Set of tasks:
a) Write out the part of the article on agent harness design that begins at the words "Why Dimensions Beat" and stops after the words "the ecosystem level.".
b) List the design dimensions of an agent harness that the article on agent harness design names.
c) Pick up the article on agent harness design where it stops and continue it.

[Selected extract Boundary: Start]

A source-grounded study of 70 agent-system projects reduces harness infrastructure to five recurring design dimensions and five archetypes — a population-level lens for reading and comparing harnesses.

Why Dimensions Beat Ad-Hoc Comparison

Harness code — the non-LLM mediator handling tools, context, delegation, safety, and orchestration — determines agent behaviour as much as the model. Independent evidence: pure harness changes took Terminal Bench 2.0 from 52.8% to 66.5% (LangChain). Projects therefore diverge sharply in how they engineer this layer.

Hu Wei (2026) "Architectural Design Decisions in AI Agent Harnesses" analyses 70 publicly available agent-system projects through source code and technical material. The output is a shared vocabulary for reading harness choices at the ecosystem level.

Five Design Dimensions

graph TD
    H[Agent Harness] --> SA[Subagent Architecture]
    H --> CM[Context Management]
    H --> TS[Tool Systems]
    H --> SM[Safety Mechanisms]
    H --> OR[Orchestration]

Each dimension is a position choice, not a binary (arXiv:2604.18071):

  • Subagent architecture — flat, hierarchical, or peer coordination between specialised agents.
  • Context management — file-persistent, hybrid, and hierarchical strategies dominate the corpus; ephemeral in-memory is rarer in production systems.
  • Tool systems — registry-oriented systems are dominant; MCP- and plugin-oriented extensions are emerging.

[Selected extract Boundary: End]
[Excerpted records Boundary: Start]

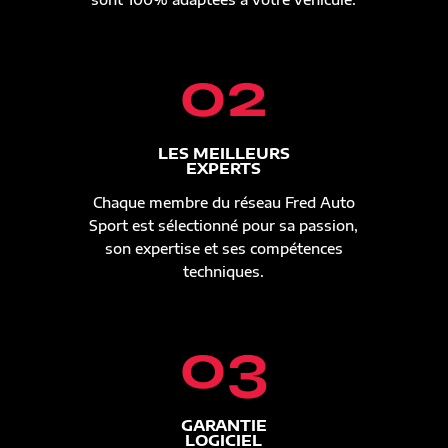
02
LES MEILLEURS
EXPERTS
Chaque membre du réseau Fred Auto
Sport est sélectionné pour sa passion,
son expertise et ses compétences
techniques.
03
GARANTIE
LOGICIEL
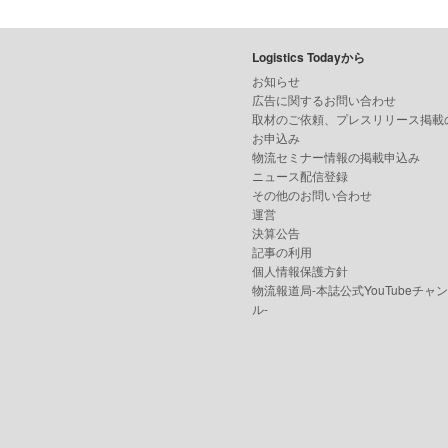
Logistics Todayから
お知らせ
広告に関するお問い合わせ
取材のご依頼、プレスリリース掲載
お申込み
物流セミナー情報の掲載申込み
ニュース配信登録
その他のお問い合わせ
運営
決算公告
記事の利用
個人情報保護方針
物流報道局-本誌公式YouTubeチャ
ル-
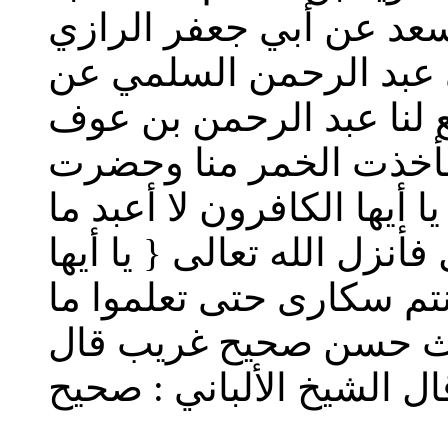
سعد عن أبي جعفر الرازي
 عبد الرحمن السلمي عن
 لنا عبد الرحمن بن عوف
 فأخذت الخمر منا وحضرت
أيها الكافرون لا أعبد ما
أنزل الله تعالى { يا أيها
وأنتم سكارى حتى تعلموا ما
ديث حسن صحيح غريب قال
 الشيخ الألباني : صحيح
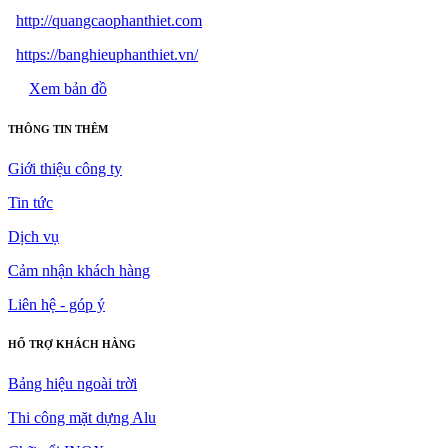
http://quangcaophanthiet.com
https://banghieuphanthiet.vn/
Xem bản đồ
THÔNG TIN THÊM
Giới thiệu công ty
Tin tức
Dịch vụ
Cảm nhận khách hàng
Liên hệ - góp ý
HỔ TRỢ KHÁCH HÀNG
Bảng hiệu ngoài trời
Thi công mặt dựng Alu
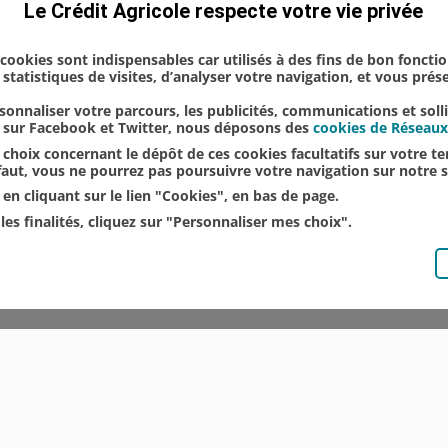
Le Crédit Agricole respecte votre vie privée
s cookies sont indispensables car utilisés à des fins de bon foncti
statistiques de visites, d’analyser votre navigation, et vous pré
onnaliser votre parcours, les publicités, communications et soll
u sur Facebook et Twitter, nous déposons des
cookies de Réseaux
choix concernant le dépôt de ces cookies facultatifs sur votre ter
éfaut, vous ne pourrez pas poursuivre votre navigation sur notre s
en cliquant sur le lien "Cookies", en bas de page.
les finalités, cliquez sur "Personnaliser mes choix".
© CRÉDIT AGRICOLE DU NORD EST
COMMUNIQUÉS DE PRESSE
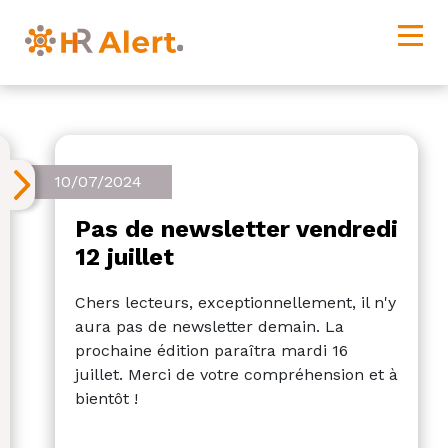
10/07/2024
Pas de newsletter vendredi
12 juillet
Chers lecteurs, exceptionnellement, il n'y
aura pas de newsletter demain. La
prochaine édition paraîtra mardi 16
juillet. Merci de votre compréhension et à
bientôt !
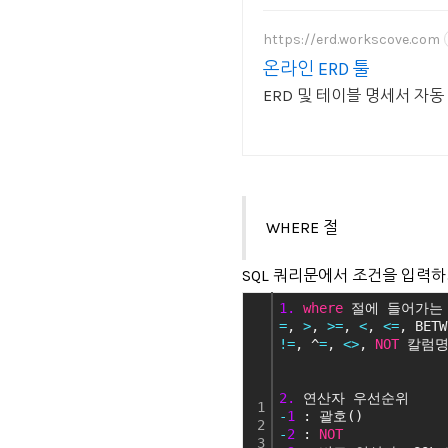
https://erd.workscove.com
온라인 ERD 툴
ERD 및 테이블 명세서 자동
WHERE 절
SQL 쿼리문에서 조건을 입력하
1.
where
 절에 들어가는
=
, 
>
, 
>
=
, 
<
, 
<
=
, BETW
!
=
, ^
=
, 
<
>
, 
NOT
 칼럼명
2.
 연산자 우선순위
1
-
1
 : 괄호()
2
-
2
 : 
NOT
3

[Excerpted records Boundary: End]

Responses for each task:
a)
Why Dimensions Beat Ad-Hoc Comparison

Harness code — the non-LLM mediator handling tools, context, delegation, safety, and orchestration — determines agent behaviour as much as the model. Independent evidence: pure harness changes took Terminal Bench 2.0 from 52.8% to 66.5% (LangChain). Projects therefore diverge sharply in how they engineer this layer.

Hu Wei (2026) "Architectural Design Decisions in AI Agent Harnesses" analyses 70 publicly available agent-system projects through source code and technical material. The output is a shared vocabulary for reading harness choices at the ecosystem level.

b)
Subagent Architecture
Context Management
Tool Systems
Safety Mechanisms
Orchestration

c)
  • Safety mechanisms — intermediate isolation (sandboxes, permission prompts) is common; high-assurance audit (provenance-aware decision auditing) is rare.
  • Orchestration — the control flow and scheduling layer around agent loops.

The paper complements the 12-dimension / 13-system scaffold-architecture taxonomy (arXiv:2604.03515) detailed in the next section: finer-grained analysis of individual scaffolds, lower population coverage. Pick the five-dimension view for cross-ecosystem reading; pick the 12-dimension view when characterising a single scaffold in depth.

Co-occurrence: Choices Cluster

Design dimensions are not independent. arXiv:2604.18071 reports three recurring clusters:

Cluster What pairs with what
Coordination ↔ context Deeper subagent coordination pairs with more explicit context services
Execution ↔ governance Stronger execution environments correlate with more structured governance
Tooling ↔ ecosystem Formalised tool-registration boundaries align with broader ecosystem ambitions

The implication for design: a single upgrade rarely lands in isolation. Adding multi-agent coordination without corresponding context services leaves agents starved of state; tightening tool boundaries without ecosystem commitments imposes cost without the reach that justifies it.

Five Archetypes

The same paper groups the 70 projects into five recurring archetypes (arXiv:2604.18071):

Archetype Profile
Lightweight tools Minimal harness infrastructure; a thin loop around tool calls
Balanced CLI frameworks Moderate complexity; CLI-oriented with adaptive loops and registry tools
Multi-agent orchestrators Deep coordination, explicit context services, role-specialised subagents
Enterprise systems Structured governance, stronger isolation, broader ecosystem scope
Scenario-verticalised projects Domain-specific harnesses optimised for one class of workflow

Archetypes are descriptive clusters, not prescriptions. A project's archetype emerges from the dimension choices that reinforce each other — which is why the co-occurrence clusters matter more than any individual dimension.

Reading a Harness with the Framework

Apply the five dimensions in order when evaluating or designing a harness:

  1. Where on the subagent spectrum — single loop, delegated roles, or peer coordination?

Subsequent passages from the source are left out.